Se quindi consideriamo queste preoccupazioni nel loro insieme, vediamo che sono legate da un filo conduttore. Benché ognuna di esse contenga un pizzico di verità, esiste un’altra faccia della medaglia che non riceve la medesima attenzione. Ciò segue uno schema che abbiamo visto in tutta la crisi. Negli ultimi anni alcuni osservatori hanno lanciato inviti alla cautela, sostenendo che le nostre politiche avrebbero provocato un aumento incontrollato dell’inflazione. Non è stato così. Altri hanno detto che l’espansione del nostro bilancio e l’accettazione di garanzie di qualità inferiore ci stava esponendo a perdite pesanti. Di fatto, non abbiamo avuto nessuna perdita. Poi, le stesse autorità hanno sostenuto che le nostre politiche erano illegali. La Corte di giustizia europea è stata di diverso avviso. Ora ci mettono in guardia contro gli effetti collaterali e i rischi del nostro operato. Quello di cui non li sento mai parlare, tuttavia, sono i rischi dell’inazione. Quali sarebbero le conseguenze per il nostro mandato di mantenere la stabilità dei prezzi, e di conseguenza per la crescita e l’occupazione, oltre che – in ultima istanza – per il futuro della nostra unione monetaria? Sono questi, a mio parere, i rischi reali di cui dobbiamo preoccuparci. Di fatto, in questo senso, la nostra politica monetaria sta seguendo la strada della riduzione dei rischi»10.

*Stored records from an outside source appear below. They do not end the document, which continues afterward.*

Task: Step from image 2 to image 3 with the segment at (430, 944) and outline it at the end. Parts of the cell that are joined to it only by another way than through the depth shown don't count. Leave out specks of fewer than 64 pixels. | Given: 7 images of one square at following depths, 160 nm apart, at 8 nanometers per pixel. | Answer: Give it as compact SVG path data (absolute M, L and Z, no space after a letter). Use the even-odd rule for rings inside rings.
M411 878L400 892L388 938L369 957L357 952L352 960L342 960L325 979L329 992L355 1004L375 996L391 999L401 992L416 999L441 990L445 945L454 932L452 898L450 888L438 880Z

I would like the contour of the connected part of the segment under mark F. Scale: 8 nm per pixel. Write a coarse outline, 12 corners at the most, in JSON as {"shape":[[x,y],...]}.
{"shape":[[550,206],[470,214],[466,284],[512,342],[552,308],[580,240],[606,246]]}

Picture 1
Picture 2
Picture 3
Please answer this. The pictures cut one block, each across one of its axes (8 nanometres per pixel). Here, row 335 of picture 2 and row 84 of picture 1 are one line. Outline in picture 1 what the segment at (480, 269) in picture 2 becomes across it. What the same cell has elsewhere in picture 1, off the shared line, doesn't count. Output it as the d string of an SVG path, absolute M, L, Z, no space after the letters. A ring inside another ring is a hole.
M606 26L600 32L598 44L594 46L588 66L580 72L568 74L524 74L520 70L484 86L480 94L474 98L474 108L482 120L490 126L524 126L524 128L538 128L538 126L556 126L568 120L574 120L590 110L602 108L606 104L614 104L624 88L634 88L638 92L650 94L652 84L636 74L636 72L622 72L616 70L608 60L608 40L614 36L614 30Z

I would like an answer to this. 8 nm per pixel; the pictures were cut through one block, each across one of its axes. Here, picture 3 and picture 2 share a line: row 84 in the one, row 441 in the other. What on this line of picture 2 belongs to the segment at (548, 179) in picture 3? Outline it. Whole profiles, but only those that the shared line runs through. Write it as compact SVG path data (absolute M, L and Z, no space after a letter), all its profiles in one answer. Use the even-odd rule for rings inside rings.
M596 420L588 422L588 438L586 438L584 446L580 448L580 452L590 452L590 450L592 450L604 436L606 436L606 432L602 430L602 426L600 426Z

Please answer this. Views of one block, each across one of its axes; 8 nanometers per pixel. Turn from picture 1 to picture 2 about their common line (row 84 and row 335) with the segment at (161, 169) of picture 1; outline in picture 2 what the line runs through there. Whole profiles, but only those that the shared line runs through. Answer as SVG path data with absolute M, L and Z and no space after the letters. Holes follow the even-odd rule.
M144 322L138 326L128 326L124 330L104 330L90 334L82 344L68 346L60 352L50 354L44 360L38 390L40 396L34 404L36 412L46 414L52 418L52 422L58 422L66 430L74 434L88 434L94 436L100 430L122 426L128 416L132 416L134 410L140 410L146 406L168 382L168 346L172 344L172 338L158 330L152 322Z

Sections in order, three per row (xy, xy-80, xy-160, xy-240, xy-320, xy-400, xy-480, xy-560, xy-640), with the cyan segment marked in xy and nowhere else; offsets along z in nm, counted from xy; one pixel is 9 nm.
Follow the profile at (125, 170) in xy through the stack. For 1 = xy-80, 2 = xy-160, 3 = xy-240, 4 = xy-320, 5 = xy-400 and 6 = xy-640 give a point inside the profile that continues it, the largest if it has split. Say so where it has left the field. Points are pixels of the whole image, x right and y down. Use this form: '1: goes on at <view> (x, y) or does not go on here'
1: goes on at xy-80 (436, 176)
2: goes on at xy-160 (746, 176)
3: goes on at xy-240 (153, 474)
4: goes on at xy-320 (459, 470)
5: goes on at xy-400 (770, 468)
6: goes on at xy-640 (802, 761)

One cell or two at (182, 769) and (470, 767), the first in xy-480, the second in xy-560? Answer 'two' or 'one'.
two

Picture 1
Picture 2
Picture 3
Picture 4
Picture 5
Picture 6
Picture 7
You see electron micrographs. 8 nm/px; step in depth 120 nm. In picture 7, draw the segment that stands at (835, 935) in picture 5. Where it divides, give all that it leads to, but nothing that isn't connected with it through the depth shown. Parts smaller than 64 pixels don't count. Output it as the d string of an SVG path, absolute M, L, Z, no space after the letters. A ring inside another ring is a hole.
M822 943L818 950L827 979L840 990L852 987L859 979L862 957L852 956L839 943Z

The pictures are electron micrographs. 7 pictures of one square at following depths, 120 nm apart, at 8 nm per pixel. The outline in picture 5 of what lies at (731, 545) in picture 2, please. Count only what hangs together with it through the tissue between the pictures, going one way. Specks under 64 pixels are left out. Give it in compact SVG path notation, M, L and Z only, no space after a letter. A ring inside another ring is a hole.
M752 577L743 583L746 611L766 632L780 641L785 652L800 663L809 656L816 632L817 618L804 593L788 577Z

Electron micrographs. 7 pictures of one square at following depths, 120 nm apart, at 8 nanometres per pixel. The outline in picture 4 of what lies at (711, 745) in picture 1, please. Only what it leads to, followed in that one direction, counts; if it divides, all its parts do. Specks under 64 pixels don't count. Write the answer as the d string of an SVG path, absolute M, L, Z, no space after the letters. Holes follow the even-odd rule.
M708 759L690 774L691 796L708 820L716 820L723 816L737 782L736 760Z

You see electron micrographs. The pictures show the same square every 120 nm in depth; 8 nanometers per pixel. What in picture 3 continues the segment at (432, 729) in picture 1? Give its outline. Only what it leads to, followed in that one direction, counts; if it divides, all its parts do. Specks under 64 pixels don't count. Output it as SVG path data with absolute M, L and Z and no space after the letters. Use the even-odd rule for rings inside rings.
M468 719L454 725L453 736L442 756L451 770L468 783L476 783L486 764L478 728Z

Ma se la politica monetaria non convenzionale produce vantaggi, nell’opinione appena espressa dal testo di Draghi, come e perché dovrebbero agire gli attori che governano altre politiche e, dunque, dovrebbero allargare i caratteri degli strumenti che possano convergere verso l’obiettivo di una ripresa della crescita?
Nel caso italiano esiste un attore sovradimensionato negli anni alle nostre spalle: il Ministero dell’economia e delle finanza.
Una organizzazione importante che ha accorpato, da molti anni, gli anni Novanta, tre ordini di funzioni: il tesoro, le finanze e le politiche di bilancio dello Stato. Forse sarebbe utile valorizzare adeguatamente la terza di queste funzioni: quella, proprio, delle politiche di bilancio. Perché possa reggere un confronto adeguato e cooperativo con la politica monetaria ma anche per evitare che profili troppo recessivi, eccessi di spesa corrente rispetto a quella in conto capitale per gli investimenti infrastrutturali e pressione fiscale crescente possano indebolire la dinamica del prodotto interno loro e generare, come accade da circa un decennio, la crescita del debito pubblico, rispetto al pil, grazie alla caduta del numeratore rispetto al denominatore.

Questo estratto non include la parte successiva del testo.